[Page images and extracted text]
++++++++
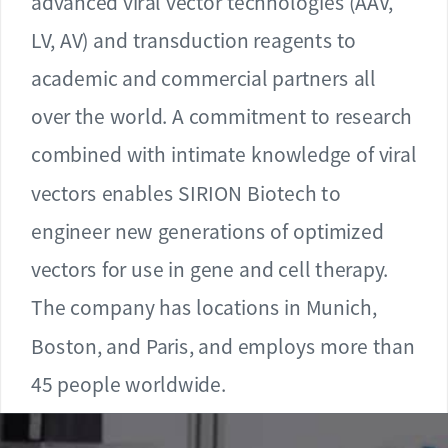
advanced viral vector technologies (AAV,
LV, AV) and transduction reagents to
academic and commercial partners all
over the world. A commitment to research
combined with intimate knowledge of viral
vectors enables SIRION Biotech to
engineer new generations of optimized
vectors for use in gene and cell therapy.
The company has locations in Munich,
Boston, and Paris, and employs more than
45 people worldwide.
++++++++
= AIM OF THE TASK =
Each entry above should be printed exactly, and any picture in it left out.

= OUTPUT OF THE EXERCISE =
advanced viral vector technologies (AAV,
LV, AV) and transduction reagents to
academic and commercial partners all
over the world. A commitment to research
combined with intimate knowledge of viral
vectors enables SIRION Biotech to
engineer new generations of optimized
vectors for use in gene and cell therapy.
The company has locations in Munich,
Boston, and Paris, and employs more than
45 people worldwide.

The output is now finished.